Does this scraper work on dynamic or JavaScript-heavy websites? Yes. The scraper is designed to work on fully rendered pages, including those built with modern JavaScript frameworks.
Do I need to maintain selectors when the website layout changes? No. Natural language queries adapt to UI changes, reducing or eliminating manual updates.
Which programming languages are supported? The project supports both Python and JavaScript through dedicated SDKs.
Can it handle authenticated or private pages? Yes. It supports authenticated sessions and can operate behind login flows.

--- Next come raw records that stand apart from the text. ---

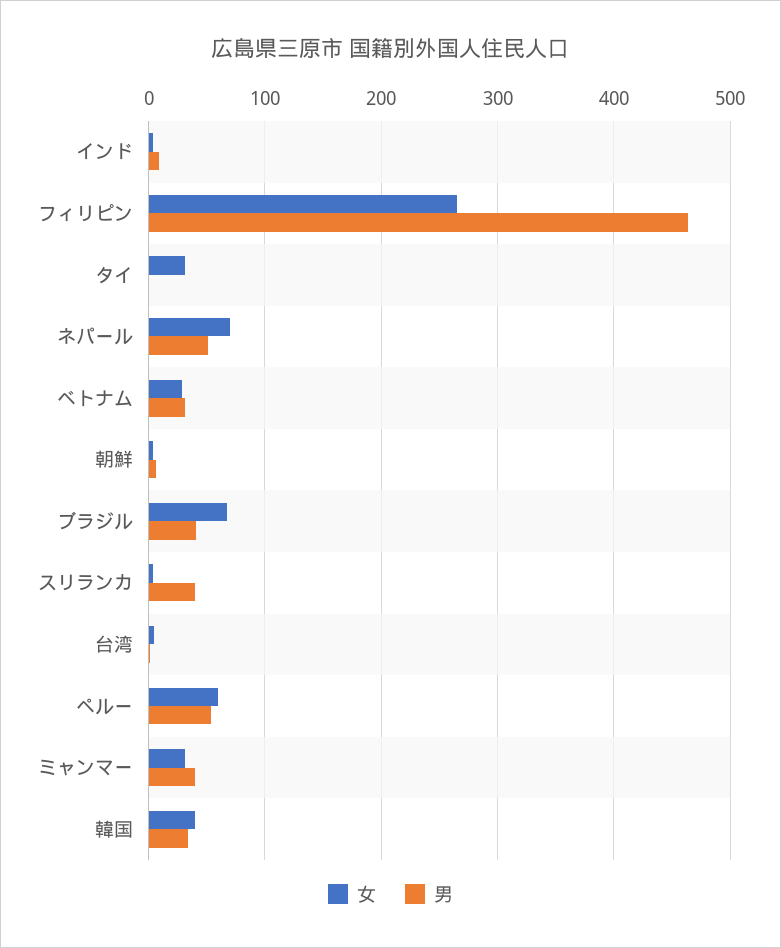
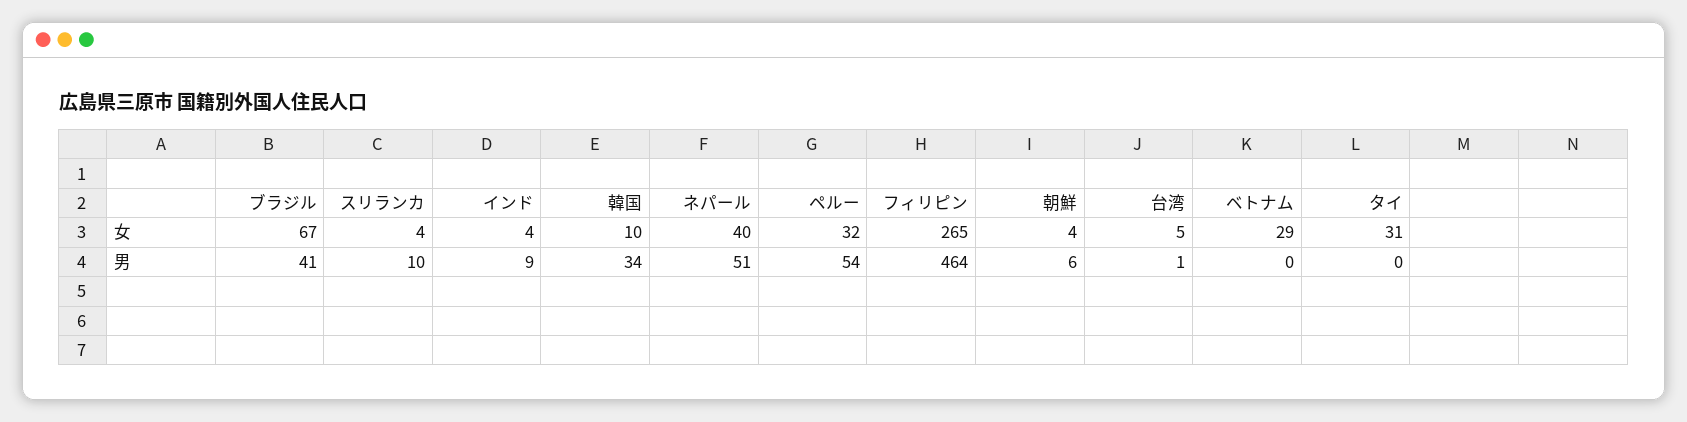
  {
    "女": {
      "インド": 4,
      "フィリピン": 265,
      "タイ": 31,
-     "ネパール": 70,
+     "ネパール": 40,
      "ベトナム": 29,
      "朝鮮": 4,
      "ブラジル": 67,
      "スリランカ": 4,
      "台湾": 5,
-     "ペルー": 60,
+     "ペルー": 32,
-     "ミャンマー": 30,
-     "韓国": 40
+     "韓国": 10
    },
    "男": {
      "インド": 9,
      "フィリピン": 464,
      "タイ": 0,
      "ネパール": 51,
-     "ベトナム": 30,
+     "ベトナム": 0,
      "朝鮮": 6,
      "ブラジル": 41,
-     "スリランカ": 40,
+     "スリランカ": 10,
      "台湾": 1,
      "ペルー": 54,
-     "ミャンマー": 40,
      "韓国": 34
    }
  }

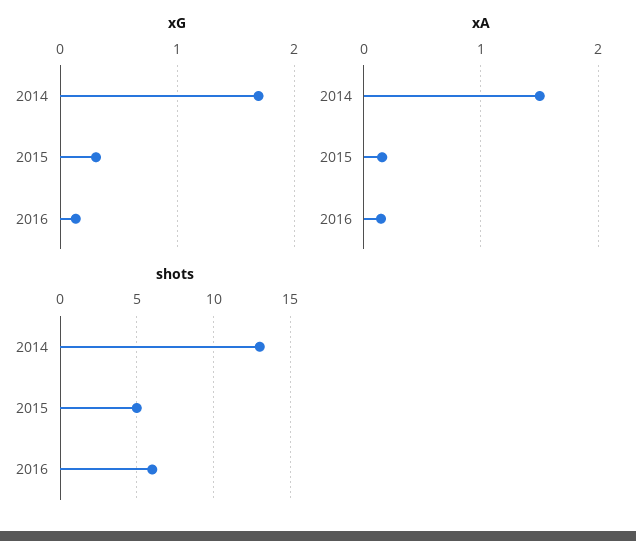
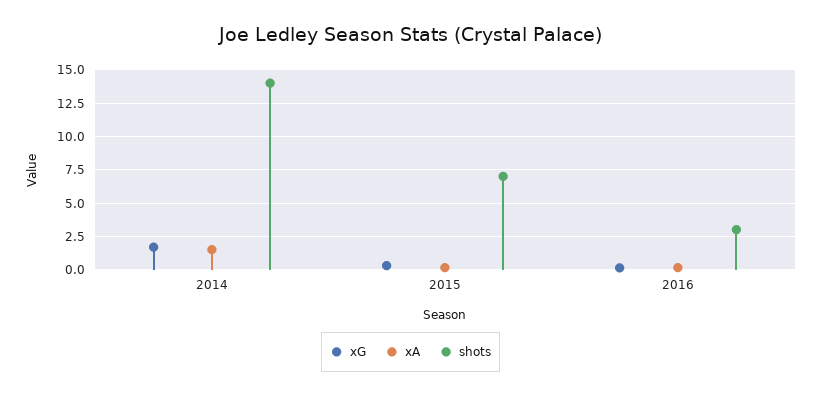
  {
    "xG": {
      "2014": 1.7,
      "2015": 0.3,
      "2016": 0.1
    },
    "xA": {
      "2014": 1.5,
      "2015": 0.2,
      "2016": 0.1
    },
    "shots": {
-     "2014": 13,
+     "2014": 14,
-     "2015": 5,
+     "2015": 7,
-     "2016": 6
+     "2016": 3
    }
  }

Primary Metric: Average query execution completes within 2–4 seconds on complex pages.
Reliability Metric: Maintains over a 95% success rate across repeated runs on changing layouts.
Efficiency Metric: Handles multiple queries per session with minimal browser restarts, reducing resource usage.
Quality Metric: Consistently returns complete, structured datasets aligned with query definitions.